## What is expected
Copy the material word for word, everything from its first line down to the line containing "Reading left to", with both of those lines included.

Dataset records
=== Begin Enclosure ===
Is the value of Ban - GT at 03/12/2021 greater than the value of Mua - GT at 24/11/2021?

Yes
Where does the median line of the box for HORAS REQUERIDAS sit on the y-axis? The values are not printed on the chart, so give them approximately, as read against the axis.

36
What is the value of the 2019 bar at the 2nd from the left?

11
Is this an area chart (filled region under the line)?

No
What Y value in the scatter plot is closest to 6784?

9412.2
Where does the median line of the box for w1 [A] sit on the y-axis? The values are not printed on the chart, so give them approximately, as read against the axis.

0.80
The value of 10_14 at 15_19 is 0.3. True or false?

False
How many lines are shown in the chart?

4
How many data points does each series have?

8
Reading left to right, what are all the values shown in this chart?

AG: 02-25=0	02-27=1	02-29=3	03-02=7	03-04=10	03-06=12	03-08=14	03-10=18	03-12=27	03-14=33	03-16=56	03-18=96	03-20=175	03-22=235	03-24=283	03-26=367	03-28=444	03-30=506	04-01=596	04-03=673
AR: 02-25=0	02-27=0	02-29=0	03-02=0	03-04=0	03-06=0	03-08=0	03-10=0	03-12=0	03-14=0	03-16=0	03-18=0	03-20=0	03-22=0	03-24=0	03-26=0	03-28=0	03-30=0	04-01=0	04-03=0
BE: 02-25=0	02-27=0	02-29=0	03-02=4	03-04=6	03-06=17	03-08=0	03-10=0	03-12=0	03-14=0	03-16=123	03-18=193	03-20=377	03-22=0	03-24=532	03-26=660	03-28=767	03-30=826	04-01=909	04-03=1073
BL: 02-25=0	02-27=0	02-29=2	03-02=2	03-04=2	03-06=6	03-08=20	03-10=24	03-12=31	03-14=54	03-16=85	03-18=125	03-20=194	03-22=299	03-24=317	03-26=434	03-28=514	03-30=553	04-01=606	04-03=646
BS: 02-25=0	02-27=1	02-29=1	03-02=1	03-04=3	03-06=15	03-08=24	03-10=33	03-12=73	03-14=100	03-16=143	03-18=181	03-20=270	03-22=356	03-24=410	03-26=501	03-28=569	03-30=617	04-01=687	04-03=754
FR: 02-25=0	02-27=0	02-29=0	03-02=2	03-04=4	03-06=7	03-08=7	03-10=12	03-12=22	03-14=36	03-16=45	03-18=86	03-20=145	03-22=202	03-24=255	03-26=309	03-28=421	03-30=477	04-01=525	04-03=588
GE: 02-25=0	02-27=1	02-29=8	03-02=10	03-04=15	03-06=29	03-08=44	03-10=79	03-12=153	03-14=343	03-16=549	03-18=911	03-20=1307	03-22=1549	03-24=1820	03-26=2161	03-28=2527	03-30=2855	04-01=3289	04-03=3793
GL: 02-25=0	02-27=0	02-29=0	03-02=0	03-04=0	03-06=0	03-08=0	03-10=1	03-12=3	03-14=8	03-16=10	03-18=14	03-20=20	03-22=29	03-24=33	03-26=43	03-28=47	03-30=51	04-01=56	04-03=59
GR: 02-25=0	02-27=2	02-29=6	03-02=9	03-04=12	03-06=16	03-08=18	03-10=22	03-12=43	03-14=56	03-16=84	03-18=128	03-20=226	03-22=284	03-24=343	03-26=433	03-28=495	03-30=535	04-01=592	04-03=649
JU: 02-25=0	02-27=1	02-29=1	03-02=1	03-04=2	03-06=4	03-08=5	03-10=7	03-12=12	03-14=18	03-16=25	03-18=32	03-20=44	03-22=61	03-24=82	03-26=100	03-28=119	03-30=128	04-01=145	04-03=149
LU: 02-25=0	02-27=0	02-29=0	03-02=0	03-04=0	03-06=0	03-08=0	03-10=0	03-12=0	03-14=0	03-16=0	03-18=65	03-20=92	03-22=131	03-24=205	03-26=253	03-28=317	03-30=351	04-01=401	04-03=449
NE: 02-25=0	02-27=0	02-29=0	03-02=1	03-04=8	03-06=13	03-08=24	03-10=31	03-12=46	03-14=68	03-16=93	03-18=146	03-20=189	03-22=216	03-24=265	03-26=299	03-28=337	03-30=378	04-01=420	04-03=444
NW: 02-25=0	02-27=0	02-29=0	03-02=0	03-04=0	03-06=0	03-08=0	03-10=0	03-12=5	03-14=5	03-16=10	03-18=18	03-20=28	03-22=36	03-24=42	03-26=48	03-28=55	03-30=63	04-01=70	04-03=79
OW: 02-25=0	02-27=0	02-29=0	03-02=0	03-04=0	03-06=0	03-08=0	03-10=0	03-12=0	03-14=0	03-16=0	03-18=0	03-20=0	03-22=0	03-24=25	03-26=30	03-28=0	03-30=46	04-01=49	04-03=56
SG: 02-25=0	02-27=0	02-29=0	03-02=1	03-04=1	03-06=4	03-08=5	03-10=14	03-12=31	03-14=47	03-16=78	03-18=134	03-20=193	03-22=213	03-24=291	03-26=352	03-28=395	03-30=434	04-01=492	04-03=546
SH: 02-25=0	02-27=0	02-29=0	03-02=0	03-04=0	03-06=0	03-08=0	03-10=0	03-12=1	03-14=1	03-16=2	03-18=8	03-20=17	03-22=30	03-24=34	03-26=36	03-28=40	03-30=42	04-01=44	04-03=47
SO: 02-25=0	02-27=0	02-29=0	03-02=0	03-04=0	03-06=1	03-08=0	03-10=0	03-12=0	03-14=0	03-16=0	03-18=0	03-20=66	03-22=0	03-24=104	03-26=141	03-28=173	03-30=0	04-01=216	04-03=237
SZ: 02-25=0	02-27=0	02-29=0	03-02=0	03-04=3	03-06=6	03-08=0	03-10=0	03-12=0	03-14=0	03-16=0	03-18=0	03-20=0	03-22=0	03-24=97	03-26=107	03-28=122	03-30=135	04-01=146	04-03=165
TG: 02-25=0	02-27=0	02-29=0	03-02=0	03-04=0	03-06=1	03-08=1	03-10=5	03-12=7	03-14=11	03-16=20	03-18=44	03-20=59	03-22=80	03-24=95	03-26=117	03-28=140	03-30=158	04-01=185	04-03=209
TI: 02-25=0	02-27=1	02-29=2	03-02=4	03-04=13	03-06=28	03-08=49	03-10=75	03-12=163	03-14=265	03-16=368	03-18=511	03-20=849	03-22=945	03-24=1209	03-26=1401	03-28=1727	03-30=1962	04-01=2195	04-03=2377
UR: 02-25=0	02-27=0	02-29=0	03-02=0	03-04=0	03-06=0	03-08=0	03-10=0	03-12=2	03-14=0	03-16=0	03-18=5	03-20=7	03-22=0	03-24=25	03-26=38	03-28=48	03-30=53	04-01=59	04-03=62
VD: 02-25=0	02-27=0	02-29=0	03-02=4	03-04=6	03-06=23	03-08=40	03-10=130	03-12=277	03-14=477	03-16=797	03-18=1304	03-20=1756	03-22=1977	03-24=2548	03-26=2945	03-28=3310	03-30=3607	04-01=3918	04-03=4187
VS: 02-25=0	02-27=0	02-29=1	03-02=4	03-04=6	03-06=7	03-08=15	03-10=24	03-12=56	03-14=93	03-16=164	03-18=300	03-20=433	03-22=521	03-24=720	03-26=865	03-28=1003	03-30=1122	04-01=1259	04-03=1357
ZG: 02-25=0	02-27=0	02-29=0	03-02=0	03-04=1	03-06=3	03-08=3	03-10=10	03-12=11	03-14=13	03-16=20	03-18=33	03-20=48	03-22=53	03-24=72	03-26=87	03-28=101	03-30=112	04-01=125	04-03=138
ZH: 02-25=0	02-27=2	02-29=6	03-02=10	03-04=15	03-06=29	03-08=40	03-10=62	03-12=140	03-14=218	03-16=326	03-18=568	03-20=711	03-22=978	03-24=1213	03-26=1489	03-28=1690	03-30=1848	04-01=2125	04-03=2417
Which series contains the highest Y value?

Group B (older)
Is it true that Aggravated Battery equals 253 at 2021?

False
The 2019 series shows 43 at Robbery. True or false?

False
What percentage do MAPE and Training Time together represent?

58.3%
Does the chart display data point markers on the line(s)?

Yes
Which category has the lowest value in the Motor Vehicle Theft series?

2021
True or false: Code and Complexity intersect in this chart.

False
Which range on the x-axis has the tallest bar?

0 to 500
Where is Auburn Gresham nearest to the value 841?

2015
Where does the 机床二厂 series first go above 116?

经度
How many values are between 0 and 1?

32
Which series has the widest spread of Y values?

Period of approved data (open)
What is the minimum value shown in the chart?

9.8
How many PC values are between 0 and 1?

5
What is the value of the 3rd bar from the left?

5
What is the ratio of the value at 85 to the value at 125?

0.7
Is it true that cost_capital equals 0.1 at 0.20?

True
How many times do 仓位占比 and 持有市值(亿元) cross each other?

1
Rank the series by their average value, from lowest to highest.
=== End Enclosure ===
## Task result
Is the value of Ban - GT at 03/12/2021 greater than the value of Mua - GT at 24/11/2021?

Yes
Where does the median line of the box for HORAS REQUERIDAS sit on the y-axis? The values are not printed on the chart, so give them approximately, as read against the axis.

36
What is the value of the 2019 bar at the 2nd from the left?

11
Is this an area chart (filled region under the line)?

No
What Y value in the scatter plot is closest to 6784?

9412.2
Where does the median line of the box for w1 [A] sit on the y-axis? The values are not printed on the chart, so give them approximately, as read against the axis.

0.80
The value of 10_14 at 15_19 is 0.3. True or false?

False
How many lines are shown in the chart?

4
How many data points does each series have?

8
Reading left to right, what are all the values shown in this chart?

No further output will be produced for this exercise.